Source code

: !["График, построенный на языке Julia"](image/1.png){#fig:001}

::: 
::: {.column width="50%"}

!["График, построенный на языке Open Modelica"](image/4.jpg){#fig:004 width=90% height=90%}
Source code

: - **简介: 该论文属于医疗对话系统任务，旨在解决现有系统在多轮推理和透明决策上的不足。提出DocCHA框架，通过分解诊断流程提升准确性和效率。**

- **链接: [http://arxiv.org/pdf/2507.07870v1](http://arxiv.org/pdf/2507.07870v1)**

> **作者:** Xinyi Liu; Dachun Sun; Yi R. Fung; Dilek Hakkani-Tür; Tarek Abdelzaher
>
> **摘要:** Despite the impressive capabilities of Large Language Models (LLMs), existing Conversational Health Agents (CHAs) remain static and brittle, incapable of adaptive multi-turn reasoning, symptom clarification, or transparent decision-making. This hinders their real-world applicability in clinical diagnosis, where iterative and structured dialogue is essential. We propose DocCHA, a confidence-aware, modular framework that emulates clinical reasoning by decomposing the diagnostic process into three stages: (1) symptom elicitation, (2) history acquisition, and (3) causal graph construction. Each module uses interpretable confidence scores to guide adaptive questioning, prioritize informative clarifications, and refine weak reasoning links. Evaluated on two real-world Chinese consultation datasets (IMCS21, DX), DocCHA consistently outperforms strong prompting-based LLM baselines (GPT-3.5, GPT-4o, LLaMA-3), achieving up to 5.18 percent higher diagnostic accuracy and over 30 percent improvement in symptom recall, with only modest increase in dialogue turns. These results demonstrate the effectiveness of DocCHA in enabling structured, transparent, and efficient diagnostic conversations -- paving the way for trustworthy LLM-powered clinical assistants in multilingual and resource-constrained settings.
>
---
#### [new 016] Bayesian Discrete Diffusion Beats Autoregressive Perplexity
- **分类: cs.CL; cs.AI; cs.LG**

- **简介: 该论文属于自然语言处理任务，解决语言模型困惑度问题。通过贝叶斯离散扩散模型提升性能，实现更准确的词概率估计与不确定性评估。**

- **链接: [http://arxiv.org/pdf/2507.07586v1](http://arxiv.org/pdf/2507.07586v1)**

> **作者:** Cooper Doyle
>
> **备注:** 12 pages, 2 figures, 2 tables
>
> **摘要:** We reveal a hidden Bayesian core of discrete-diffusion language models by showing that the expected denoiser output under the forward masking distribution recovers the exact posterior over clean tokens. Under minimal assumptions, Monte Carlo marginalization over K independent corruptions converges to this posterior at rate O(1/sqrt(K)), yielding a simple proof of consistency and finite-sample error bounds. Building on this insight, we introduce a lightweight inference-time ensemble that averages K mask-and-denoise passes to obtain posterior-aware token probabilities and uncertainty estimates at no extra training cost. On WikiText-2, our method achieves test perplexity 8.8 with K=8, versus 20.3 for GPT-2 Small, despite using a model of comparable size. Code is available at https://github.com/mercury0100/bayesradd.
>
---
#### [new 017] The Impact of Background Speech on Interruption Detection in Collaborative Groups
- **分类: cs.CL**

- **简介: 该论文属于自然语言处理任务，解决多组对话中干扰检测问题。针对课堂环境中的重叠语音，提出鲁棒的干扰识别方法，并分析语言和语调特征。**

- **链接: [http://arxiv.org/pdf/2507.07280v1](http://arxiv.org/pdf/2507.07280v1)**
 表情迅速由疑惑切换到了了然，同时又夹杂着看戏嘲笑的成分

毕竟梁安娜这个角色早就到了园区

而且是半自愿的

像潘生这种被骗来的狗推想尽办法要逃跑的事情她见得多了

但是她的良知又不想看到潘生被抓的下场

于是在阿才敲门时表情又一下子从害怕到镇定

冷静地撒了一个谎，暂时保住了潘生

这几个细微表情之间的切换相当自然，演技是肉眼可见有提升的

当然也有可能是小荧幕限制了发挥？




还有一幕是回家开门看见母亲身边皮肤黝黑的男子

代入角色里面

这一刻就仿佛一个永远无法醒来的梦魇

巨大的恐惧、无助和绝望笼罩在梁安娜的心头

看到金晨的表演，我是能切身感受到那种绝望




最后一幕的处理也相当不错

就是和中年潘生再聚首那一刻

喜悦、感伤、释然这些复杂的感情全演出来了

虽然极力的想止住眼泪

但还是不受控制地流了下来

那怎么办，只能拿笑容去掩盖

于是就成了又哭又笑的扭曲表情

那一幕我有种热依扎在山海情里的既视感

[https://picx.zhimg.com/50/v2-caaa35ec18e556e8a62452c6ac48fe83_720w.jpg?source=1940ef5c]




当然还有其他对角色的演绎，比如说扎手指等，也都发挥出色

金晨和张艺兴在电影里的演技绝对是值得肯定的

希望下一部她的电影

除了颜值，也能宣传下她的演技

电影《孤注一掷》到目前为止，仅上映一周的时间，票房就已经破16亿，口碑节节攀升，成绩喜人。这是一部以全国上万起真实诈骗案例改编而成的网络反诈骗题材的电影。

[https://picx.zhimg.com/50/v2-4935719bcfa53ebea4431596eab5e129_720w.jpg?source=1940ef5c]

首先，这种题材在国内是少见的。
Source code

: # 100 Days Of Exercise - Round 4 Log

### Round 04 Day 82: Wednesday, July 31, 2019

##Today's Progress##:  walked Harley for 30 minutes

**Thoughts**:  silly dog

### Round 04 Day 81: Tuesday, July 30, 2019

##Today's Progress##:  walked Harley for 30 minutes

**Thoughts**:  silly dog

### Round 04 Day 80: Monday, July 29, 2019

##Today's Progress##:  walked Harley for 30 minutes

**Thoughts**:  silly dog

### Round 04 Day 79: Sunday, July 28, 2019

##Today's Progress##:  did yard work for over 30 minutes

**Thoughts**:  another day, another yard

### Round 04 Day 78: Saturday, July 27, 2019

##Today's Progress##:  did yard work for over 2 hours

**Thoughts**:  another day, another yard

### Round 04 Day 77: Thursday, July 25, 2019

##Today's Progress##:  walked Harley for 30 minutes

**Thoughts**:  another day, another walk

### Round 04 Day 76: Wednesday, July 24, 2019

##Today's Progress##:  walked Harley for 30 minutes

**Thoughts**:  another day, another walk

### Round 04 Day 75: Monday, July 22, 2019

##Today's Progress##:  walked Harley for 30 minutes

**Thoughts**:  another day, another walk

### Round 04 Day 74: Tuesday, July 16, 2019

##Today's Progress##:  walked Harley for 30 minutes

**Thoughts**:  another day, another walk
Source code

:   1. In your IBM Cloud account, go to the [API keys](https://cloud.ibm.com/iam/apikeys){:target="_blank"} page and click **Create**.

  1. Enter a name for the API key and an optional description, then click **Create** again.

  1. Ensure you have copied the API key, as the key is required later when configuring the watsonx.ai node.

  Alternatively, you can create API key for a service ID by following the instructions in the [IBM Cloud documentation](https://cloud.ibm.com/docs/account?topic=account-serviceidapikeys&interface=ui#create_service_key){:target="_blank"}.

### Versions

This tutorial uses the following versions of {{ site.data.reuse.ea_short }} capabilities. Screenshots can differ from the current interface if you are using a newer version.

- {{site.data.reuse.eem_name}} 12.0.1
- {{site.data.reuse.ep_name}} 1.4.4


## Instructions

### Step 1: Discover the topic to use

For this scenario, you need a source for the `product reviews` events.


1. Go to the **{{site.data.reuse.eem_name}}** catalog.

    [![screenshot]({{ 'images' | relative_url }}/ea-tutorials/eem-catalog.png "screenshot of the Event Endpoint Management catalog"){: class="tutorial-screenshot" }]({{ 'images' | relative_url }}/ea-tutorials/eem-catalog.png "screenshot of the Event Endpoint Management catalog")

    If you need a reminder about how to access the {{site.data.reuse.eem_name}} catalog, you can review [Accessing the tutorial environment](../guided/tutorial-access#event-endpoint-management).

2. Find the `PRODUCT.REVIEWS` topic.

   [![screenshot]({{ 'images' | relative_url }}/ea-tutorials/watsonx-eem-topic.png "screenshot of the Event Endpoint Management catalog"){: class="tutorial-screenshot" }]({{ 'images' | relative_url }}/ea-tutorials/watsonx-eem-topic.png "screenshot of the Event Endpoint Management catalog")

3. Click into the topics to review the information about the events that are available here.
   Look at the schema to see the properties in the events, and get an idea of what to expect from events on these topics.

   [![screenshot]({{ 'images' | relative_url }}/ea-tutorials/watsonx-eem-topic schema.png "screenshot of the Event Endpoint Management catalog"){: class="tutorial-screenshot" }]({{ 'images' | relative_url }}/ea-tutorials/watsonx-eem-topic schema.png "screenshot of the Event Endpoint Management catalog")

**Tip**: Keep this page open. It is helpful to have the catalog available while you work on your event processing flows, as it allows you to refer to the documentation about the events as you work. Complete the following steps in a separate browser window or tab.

════

» WORK REQUIRED
How many lines in the items above contain the string "reuse"? Reply with the number alone.

» EXERCISE RESULT
5